## Supplied material
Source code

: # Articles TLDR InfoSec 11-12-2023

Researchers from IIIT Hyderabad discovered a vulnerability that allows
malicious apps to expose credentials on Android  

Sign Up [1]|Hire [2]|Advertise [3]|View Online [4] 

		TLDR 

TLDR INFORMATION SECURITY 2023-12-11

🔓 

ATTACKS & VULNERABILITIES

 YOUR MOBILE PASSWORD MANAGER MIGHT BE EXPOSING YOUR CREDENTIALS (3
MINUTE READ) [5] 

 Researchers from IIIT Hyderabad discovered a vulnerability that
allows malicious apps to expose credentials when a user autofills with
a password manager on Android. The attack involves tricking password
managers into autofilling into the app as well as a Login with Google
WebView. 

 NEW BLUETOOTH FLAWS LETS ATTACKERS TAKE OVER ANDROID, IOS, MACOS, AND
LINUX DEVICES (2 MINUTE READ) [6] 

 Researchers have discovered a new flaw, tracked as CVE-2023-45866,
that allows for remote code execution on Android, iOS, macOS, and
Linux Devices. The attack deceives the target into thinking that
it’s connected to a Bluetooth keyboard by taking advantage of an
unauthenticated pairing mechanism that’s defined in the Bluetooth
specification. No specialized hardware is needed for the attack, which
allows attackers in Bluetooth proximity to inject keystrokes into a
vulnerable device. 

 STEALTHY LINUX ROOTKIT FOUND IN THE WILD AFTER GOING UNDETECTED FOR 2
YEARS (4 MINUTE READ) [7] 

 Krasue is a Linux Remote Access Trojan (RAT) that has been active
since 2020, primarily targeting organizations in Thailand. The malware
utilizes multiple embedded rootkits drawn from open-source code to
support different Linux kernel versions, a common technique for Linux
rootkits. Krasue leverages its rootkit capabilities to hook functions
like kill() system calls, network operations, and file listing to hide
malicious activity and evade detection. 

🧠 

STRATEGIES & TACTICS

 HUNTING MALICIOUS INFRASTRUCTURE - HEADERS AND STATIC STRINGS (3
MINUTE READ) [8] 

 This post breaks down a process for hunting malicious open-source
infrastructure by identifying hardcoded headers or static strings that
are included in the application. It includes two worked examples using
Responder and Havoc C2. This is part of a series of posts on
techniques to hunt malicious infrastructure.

## Instruction
Go through the records above line by line and say how many lines include "apps", giving only that number.

## Final answer
2